• **TASK GOAL**
Reproduce, unchanged, the stretch of the records below from the line containing "right wrist: (125, 173, -27)" through the line containing "right ankle: (169, 363, 3)", with both of those lines included.

*** RECORDS SUPPLIED ***

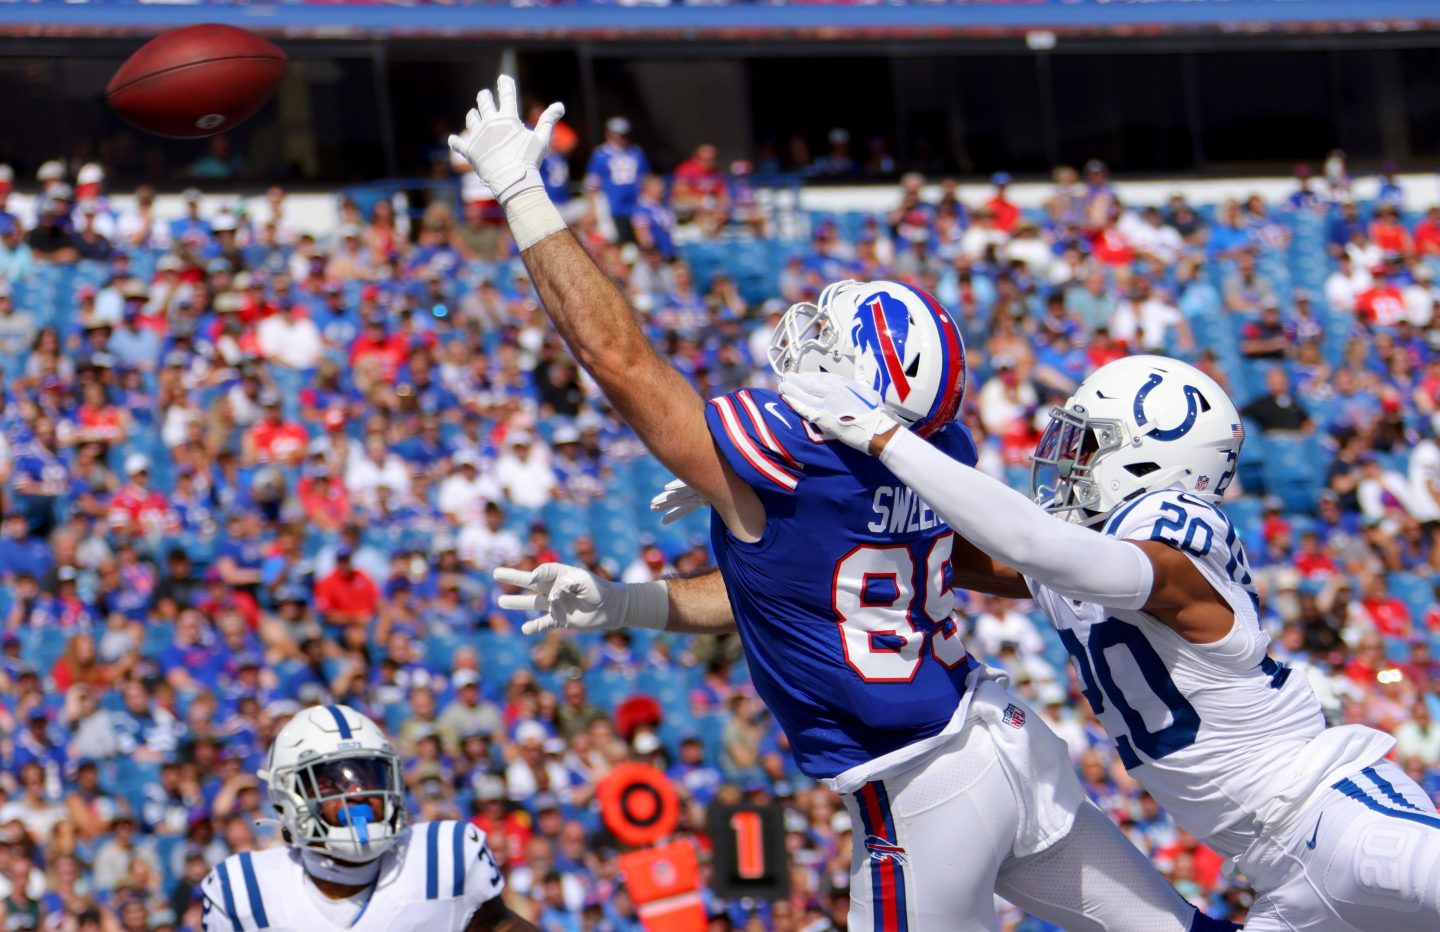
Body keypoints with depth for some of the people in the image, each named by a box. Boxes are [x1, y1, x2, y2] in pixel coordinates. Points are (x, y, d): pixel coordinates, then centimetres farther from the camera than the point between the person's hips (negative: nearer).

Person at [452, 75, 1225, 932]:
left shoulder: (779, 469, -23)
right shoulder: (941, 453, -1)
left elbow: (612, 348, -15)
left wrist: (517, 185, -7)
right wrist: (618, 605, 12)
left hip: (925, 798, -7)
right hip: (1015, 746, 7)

*** End of RECORDS SUPPLIED ***
*** RECORDS SUPPLIED ***

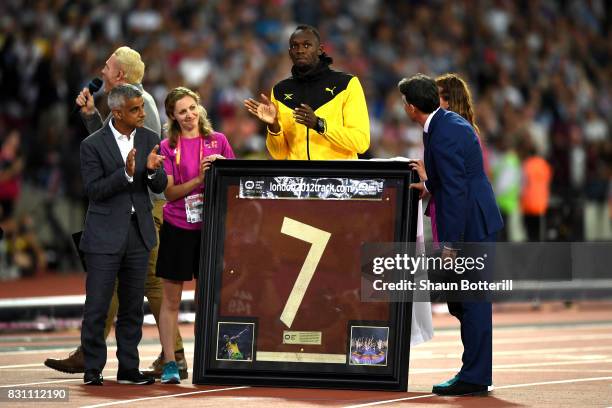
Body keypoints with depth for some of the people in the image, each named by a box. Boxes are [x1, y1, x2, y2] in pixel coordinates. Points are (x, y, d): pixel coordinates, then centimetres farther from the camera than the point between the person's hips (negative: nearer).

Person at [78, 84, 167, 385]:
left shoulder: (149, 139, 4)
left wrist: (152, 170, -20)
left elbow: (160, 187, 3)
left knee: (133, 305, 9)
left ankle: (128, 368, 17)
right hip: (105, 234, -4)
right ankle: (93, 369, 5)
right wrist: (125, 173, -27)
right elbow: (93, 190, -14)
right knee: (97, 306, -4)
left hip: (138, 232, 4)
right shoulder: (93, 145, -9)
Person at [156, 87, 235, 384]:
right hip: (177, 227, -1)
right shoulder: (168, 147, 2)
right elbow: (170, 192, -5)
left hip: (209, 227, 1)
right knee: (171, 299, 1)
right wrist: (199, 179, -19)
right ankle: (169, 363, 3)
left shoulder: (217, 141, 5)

*** End of RECORDS SUPPLIED ***
*** RECORDS SUPPLIED ***

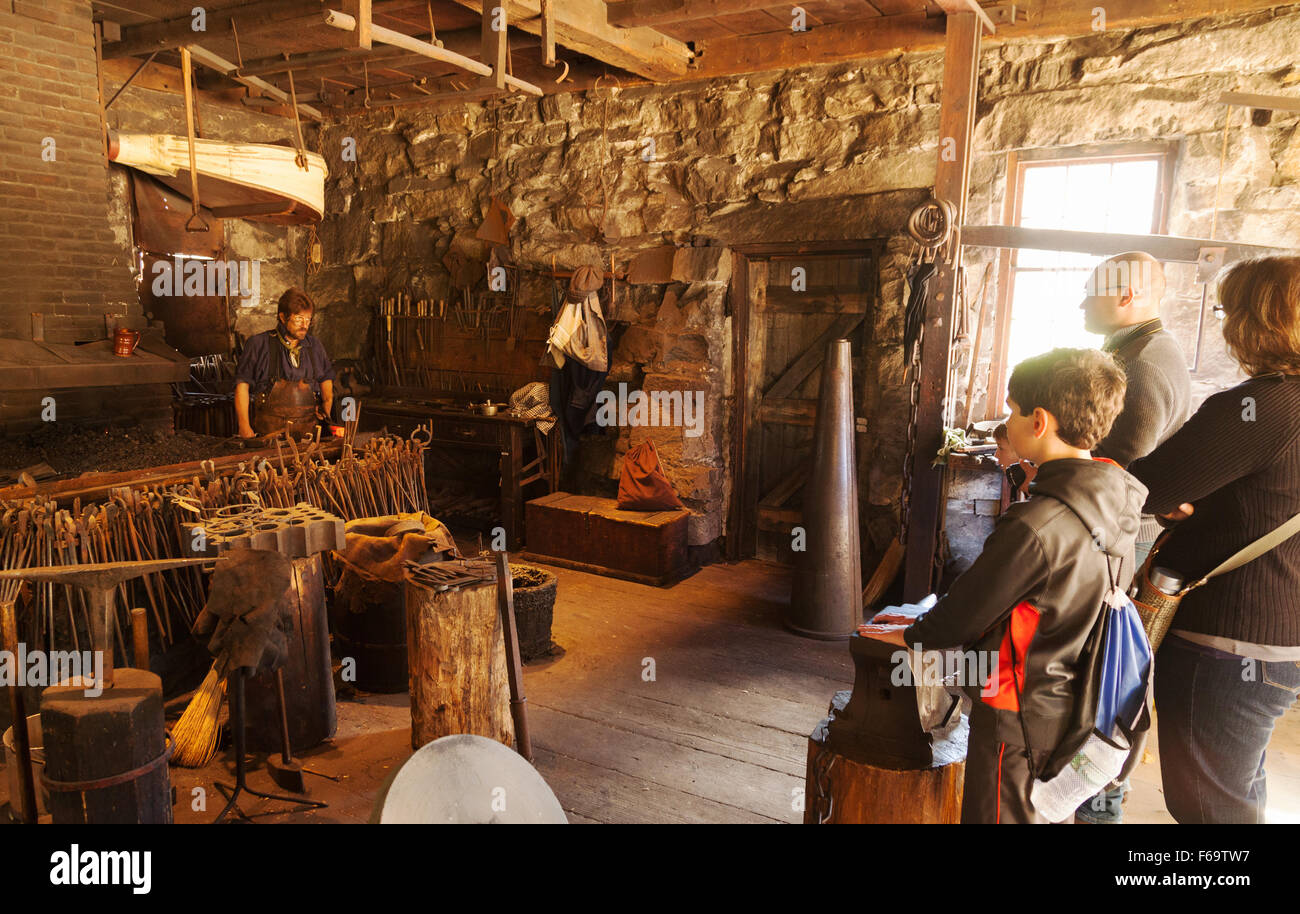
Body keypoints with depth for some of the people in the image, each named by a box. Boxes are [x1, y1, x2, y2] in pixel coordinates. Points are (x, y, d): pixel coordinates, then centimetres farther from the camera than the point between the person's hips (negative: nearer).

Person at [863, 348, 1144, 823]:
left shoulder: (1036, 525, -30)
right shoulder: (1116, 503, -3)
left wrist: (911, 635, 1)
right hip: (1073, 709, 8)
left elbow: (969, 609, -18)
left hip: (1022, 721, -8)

*** End of RECORDS SUPPLIED ***

• **SOLUTION TO THE PROBLEM**
right wrist: (125, 173, -27)
right elbow: (93, 190, -14)
right knee: (97, 306, -4)
left hip: (138, 232, 4)
right shoulder: (93, 145, -9)
Person at [156, 87, 235, 384]:
right hip: (177, 227, -1)
right shoulder: (168, 147, 2)
right elbow: (170, 192, -5)
left hip: (209, 227, 1)
right knee: (171, 299, 1)
right wrist: (199, 179, -19)
right ankle: (169, 363, 3)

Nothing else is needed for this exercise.